PRAISE FOR CROSSINGS
'The style is in the tradition of storytelling of old, where tales are told rather than shown, and somewhat like Scheherazade (who is referenced in the book) the reader is seduced by the telling.' Readings
'[An] elegant and unusual début' Australian Book Review
'Just as the dolls fit into one another, Crossings all makes sense at the end, neatly and satisfactorily resolving its multiple narrative threads and possibilities with grace, attention to detail and emotional acuity. No matter which narrative path a reader takes, there is no sense of confusion or dissatisfaction, just a little sadness at having to farewell such a fine book.' Sydney Morning Herald
'Romance, mystery, history, and magical invention dance across centuries in an impressive debut novel. Landragin layers historical fiction, metafiction, mystery, fantasy, myth, and romance in a way that might remind readers of such books as Cloud Atlas, Life After Life, The Time Traveler's Wife-or even Dan Brown's conspiracy-based adventures, albeit with more elegant prose Landragin carries off the whole handsomely written enterprise with panache. This novel intrigues and delights with an assured orchestration of historical research and imaginative flights.' Kirkus Reviews
'This novel is outstanding for its sheer inventiveness. The alternative ordering of chapters creates a tension that heightens the awareness of the interlocking aspects of time and space, while deft writing seduces the reader in a complex tale of pursuit, denial, and retribution moving from past to future. Highly recommended.' Library Journal
PUBLISHERS WEEKLY
Landragin careens through time, space, and multiple genres in his ambitious, sparkling debut. The reader is given a choice in the preface by the first of many narrators, a Paris bookbinder who claims to have discovered a manuscript: read it cover to cover, or follow mysterious instructions for zigzagging through three separate narratives. One of these is purportedly a lost story written by the poet Charles Baudelaire. Another follows doomed lovers, a mysterious woman named Madeleine and a man who may or may not be the German-Jewish writer Walter Benjamin, searching for Baudelaire's lost manuscript on the eve of the Nazi occupation of Paris. The third is told by a pre-colonial south sea island magus who travels through history via the souls of others, including Baudelaire and Madeleine, to link the three stories together. Landragin colors each section with playful references to other historical figures, from French navigator Etienne Marchand to Coco Chanel and Arthur Koestler. While tacking back and forth through the three narratives is going to require more effort than some readers will be willing to give, the author has a talent for injecting intrigue and answers into his literary puzzle at all the right moments while deepening themes of memory and migration. Landragin's seductive literary romp shines as a celebration of the act of storytelling.
Customer Reviews
Clever, I think
3.5 stars
Author
Born in France, migrated to Australia as a child, worked as a travel writer and lived at various times in Marseille, Alice Springs, Paris, New Orleans and rural Virginia. Now lives in Los Angeles. (No accounting for taste)

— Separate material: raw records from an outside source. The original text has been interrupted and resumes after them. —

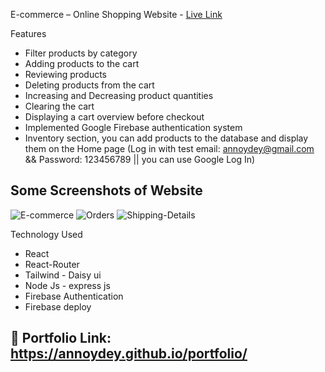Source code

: E-commerce – Online Shopping Website - [Live Link](https://online-shopping-33c2c.web.app/)

Features 
* Filter products by category
* Adding products to the cart
* Reviewing products
* Deleting products from the cart
* Increasing and Decreasing product quantities
* Clearing the cart
* Displaying a cart overview before checkout
* Implemented Google Firebase authentication system
* Inventory section, you can add products to the database and display them on the Home page (Log in with test email: annoydey@gmail.com && Password: 123456789 || you can use Google Log In) 

## Some Screenshots of Website

![E-commerce](https://github.com/annoydey/E-commerce-client-Repo/assets/43465122/805975a3-a54b-4a65-9163-bd53bb241fdd)
![Orders](https://github.com/annoydey/E-commerce-client-Repo/assets/43465122/6a792a42-e6d7-4bab-bbea-57c21d3218cf)
![Shipping-Details](https://github.com/annoydey/E-commerce-client-Repo/assets/43465122/83e97d7e-abda-4e90-be77-f1bb5ab2a1cd)

Technology Used    
* React
* React-Router
* Tailwind - Daisy ui
* Node Js - express js
* Firebase Authentication
* Firebase deploy


## 🔗 Portfolio Link: https://annoydey.github.io/portfolio/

He’s also worked as an editor, journalist, blogger, librarian, indigenous community worker, cheesemaker, wine merchant and musician. He says his fiction explores place, migration and literature's formal possibilities. All right-y then.
Premise
Bookbinder in Paris stumbles across a manuscript containing three stories: a letter by Baudelaire to an illiterate girl, a noir romance set in 1940 as the Germans are invading Paris, and the autobiography of a zombie enchantress. Not only that, you can read the book in two different ways: the conventional way straight through, or the Baroness’s way, which jumps backwards and forwards between the stories to form a novel-like narrative. Or so Mr L reckons.
Plot
Um…Interesting?
Characters
Well drawn considering. (See above.)
Prose
First class
Bottom line
Not sure what to make of this except it’s clever, too clever for an ageing white guy. To quote the blurb, it’s, “the tale of two lost souls peregrinating through time. An unforgettable tour de force…spanning a hundred and fifty years and seven lifetimes.” So there.